### TEXT SEGMENT
%%

Five questions answered on the cost of the premier league transfer list

Football is big business

Football clubs are often criticised for their extravagant spending on the ‘beautiful game’, and as another Premier League transfer deadline passes it’s been revealed clubs spent twice as much on players this year than last. We answer five questions on the cost of this year’s Premier League transfer list.

How much money has been spent during the course of this year’s transfer window?

After closing at 11pm yesterday about a £120 million had been spent, with £35 million of that frantically spent transfer deadline day.

Net spend this year, which includes money recouped on player sales, was £70m.

How does this compare to previous years?

Well, it’s double what was spent last year, £60 million, but a drop in the ocean compared to what was spent in 2011, which was a record £225m.

Who were the biggest spenders this year?

The biggest spenders were Liverpool, QPR and Newcastle, the three combined contributing to 50% of the January total.

On average the biggest spenders are Chelsea who has spent £12.3m on average since the transfer window tradition started 10 years ago, QPR £11m, Man City £10.9m, Tottenham £9.1m, Liverpool £8.1m and West Ham £5.71m.

Chelsea holds the record for the most ever spent in a transfer window when it dished out £75 million in 2011.

Who were the most expensive players this year?

Mario Balotelli, who went from Manchester City to Milan for £17m, plus £5m add-ons, followed by Christopher Samba from Anzhi Makhachkala to QPR  for £12.5m.

What have the experts said about this year’s transfer spend?

%%

### RECORD EXTRACTS
%%

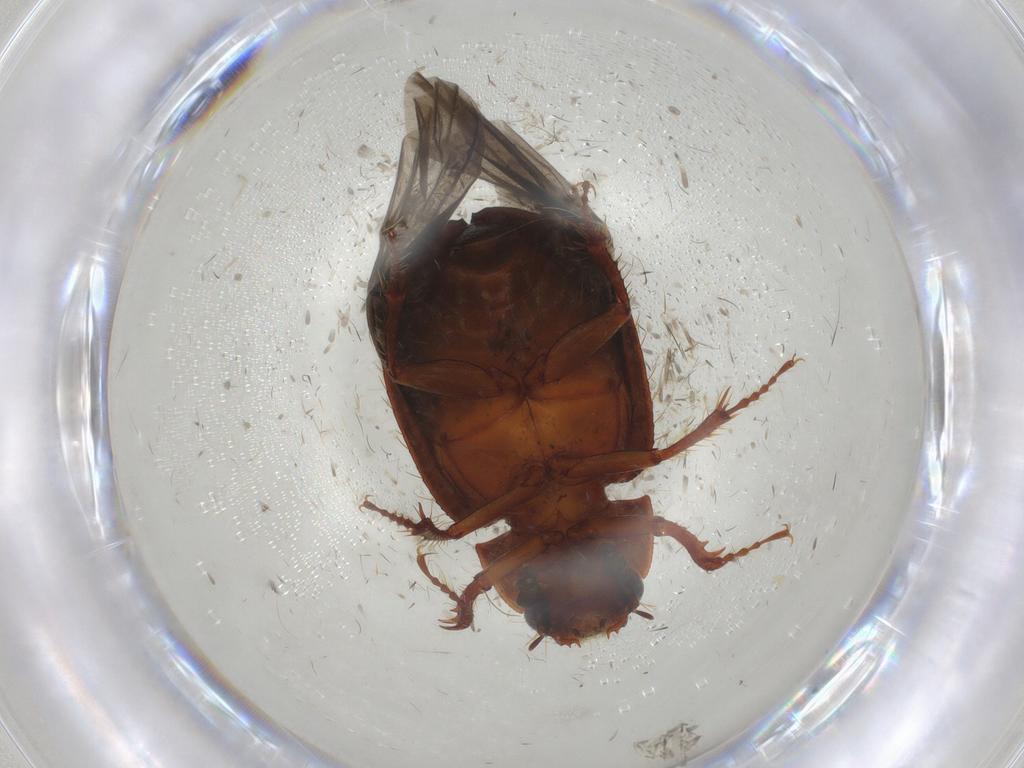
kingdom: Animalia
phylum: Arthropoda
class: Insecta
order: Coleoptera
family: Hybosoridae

%%
%%

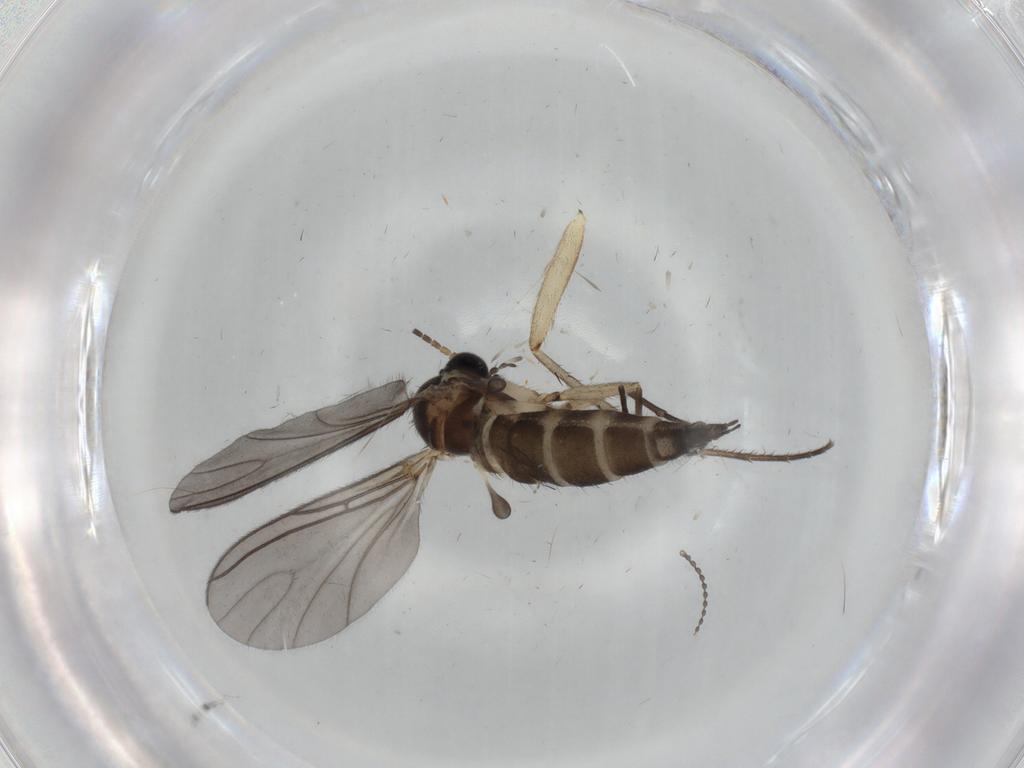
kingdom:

%%

### TO BE DONE
a) How would you put the sentence "Chelsea holds the record for the most ever spent in a transfer window when it dished out £75 million in 2011." from the transfer spending article into Spanish?
b) Can you write out, word for word, the part of the transfer spending article from "Who were the biggest" to "to QPR  for £12.5m."?

### RESPONSE LIST
a) El Chelsea tiene el récord del mayor gasto en un mercado de fichajes, cuando desembolsó 75 millones de libras en 2011.

b)
Who were the biggest spenders this year?

The biggest spenders were Liverpool, QPR and Newcastle, the three combined contributing to 50% of the January total.

On average the biggest spenders are Chelsea who has spent £12.3m on average since the transfer window tradition started 10 years ago, QPR £11m, Man City £10.9m, Tottenham £9.1m, Liverpool £8.1m and West Ham £5.71m.

Chelsea holds the record for the most ever spent in a transfer window when it dished out £75 million in 2011.

Who were the most expensive players this year?

Mario Balotelli, who went from Manchester City to Milan for £17m, plus £5m add-ons, followed by Christopher Samba from Anzhi Makhachkala to QPR  for £12.5m.